WWE News: Kurt Angle On How WWE’s Wellness Policy Has Evolved


It took nearly 11 years but Kurt Angle is back in WWE’s good graces again and has a role as the on-screen general manager of Monday Night RAW.

However, Angle’s departure from WWE all those years ago was not a smooth one — something the Olympic gold medalist is the first to admit. With years of wear and tear on his body and a surgically repaired neck multiple times over, Angle needed to leave WWE and he refused help on the way out.

“I thought I was a liability to that company, and I think he [Vince McMahon] felt that way,” Angle said in a recent interview with Addiction Professional.

He was trying to help me, and I didn’t want his help.”

[Image by WWE]

Angle left WWE and wrestled for most of the following decade for TNA Impact Wrestling, accumulating several DUI’s and rehab stints. Now, Angle is a 48-year-old man who has been sober for several years and hopes to be wrestling inside a WWE ring at least once before he hangs up the boots for good.
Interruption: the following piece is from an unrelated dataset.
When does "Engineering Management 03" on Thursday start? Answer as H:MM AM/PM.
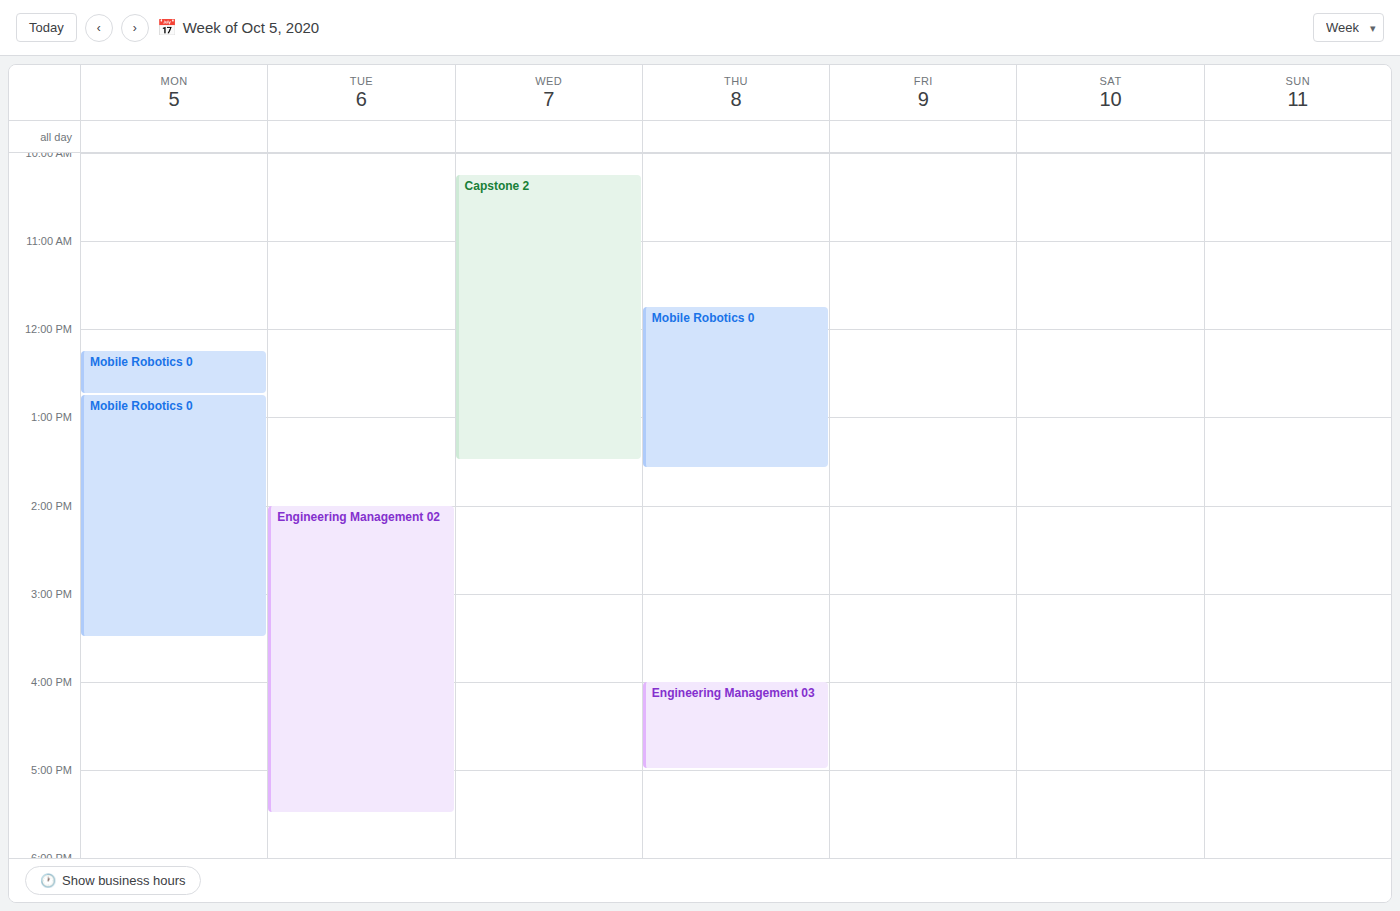
4:00 PMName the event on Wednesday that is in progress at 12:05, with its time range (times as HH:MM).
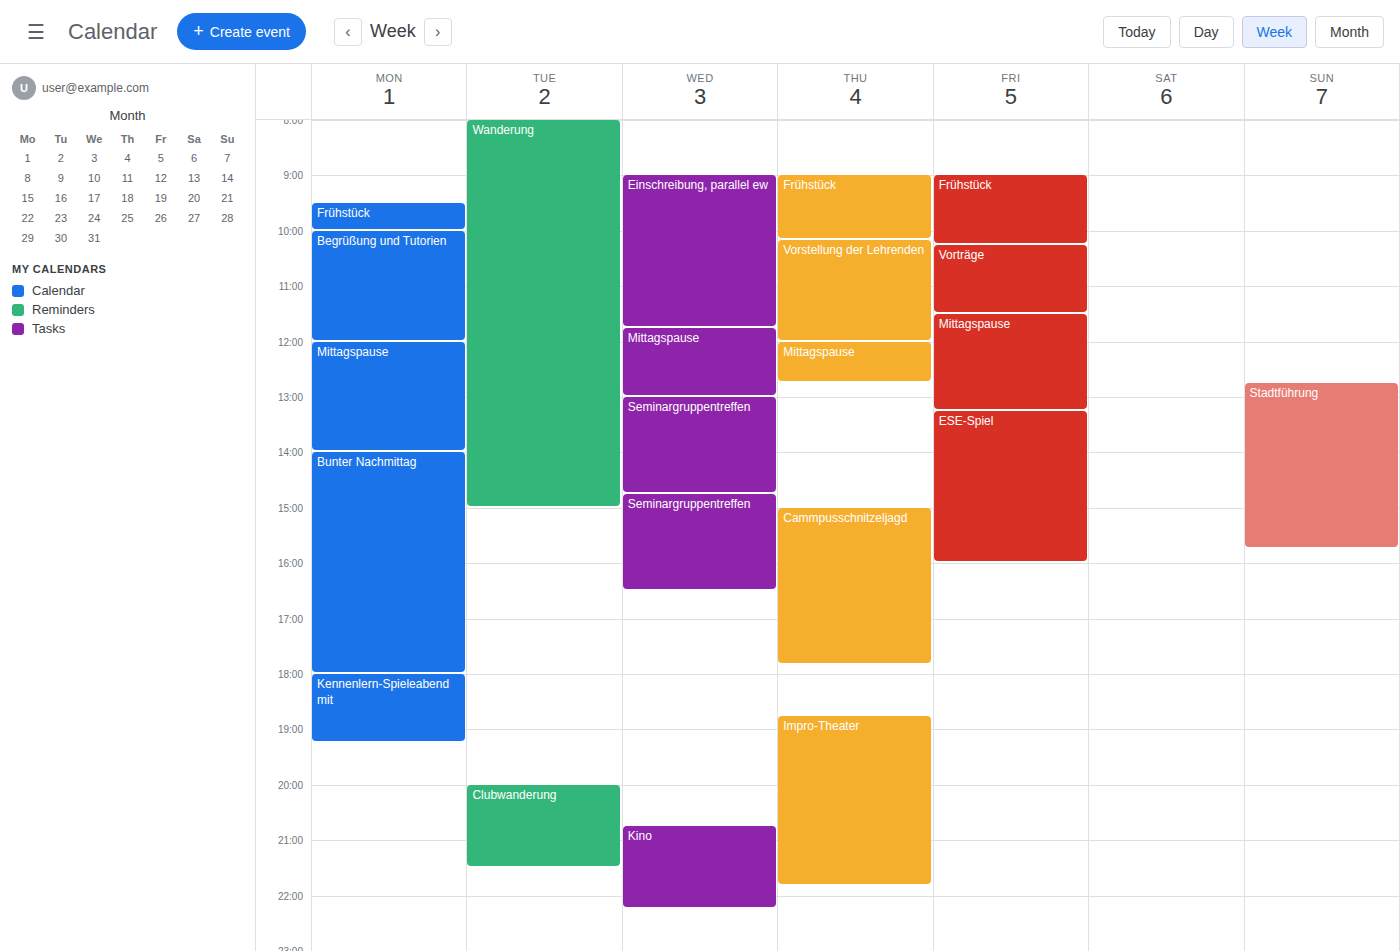
"Mittagspause", 11:45 to 13:00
As Angle explained in the interview, WWE’s current protocol ensures that talent does not reach a point in their health where they’re unable to compete or dependent on painkillers.

“WWE has a great wellness policy now. You have to pass physicals through WWE doctors, not your own. But back then, I was convincing my doctor to get me back as soon as possible. As long as you were cleared by a doctor in 2003, WWE was OK with it. Now, they have their own doctors you have to go through. I rushed back in there long before I should have. That was my own fault, talking my doctor into clearing me.”

For instance, Angle wrestled Brock Lesnar in the main event of WrestleMania 19 with a severely injured neck with paralysis setting in on the right side of his body. Today, a competitor in that type of condition would not be cleared for in-ring competition whereas years ago, a simple clearance from any doctor would do the trick.

An inductee into the 2014 WWE Hall of Fame, Angle has taken his place in WWE history. He has made it clear, however, that he hopes to finish his career wrestling in a WWE ring, the company where he started his career and wrestled for from 1999-2006.

[Image by WWE]

Triple H — the man who called Angle to notify him of his induction — spoke on ESPN’s Cheap Heat (h/t William Windsor of Wrestling Inc) before WrestleMania and spoke about the possibility of Angle returning in an in-ring capacity.

“Yeah, but I think that we were very clear with Kurt, I’ve been very clear with Kurt in every conversation on this topic, it’s a proving ground, right? So he did a lot of great things and there’s a lot of time under the table, a lot of baggage, all those things. It just comes back down to, ‘let’s get together—let’s see how it goes. If it goes well for you and it goes well for us, and everything is great, then, we see where it goes from there,” Triple H said.

“We’re not going to say, ‘never.’ Kurt would have to go through a lot of physical requirements to be able to be allowed to return to the ring. And I know that angers fans, but that’s us looking after the well-being of talent in general whether they like that or dislike that. That’s the facts.”

Angle has named talents such as Seth Rollins and AJ Styles as some people he would like to face in a WWE return. If he does or doesn’t will be contingent on his health and ability to pass all WWE sanctioned testing.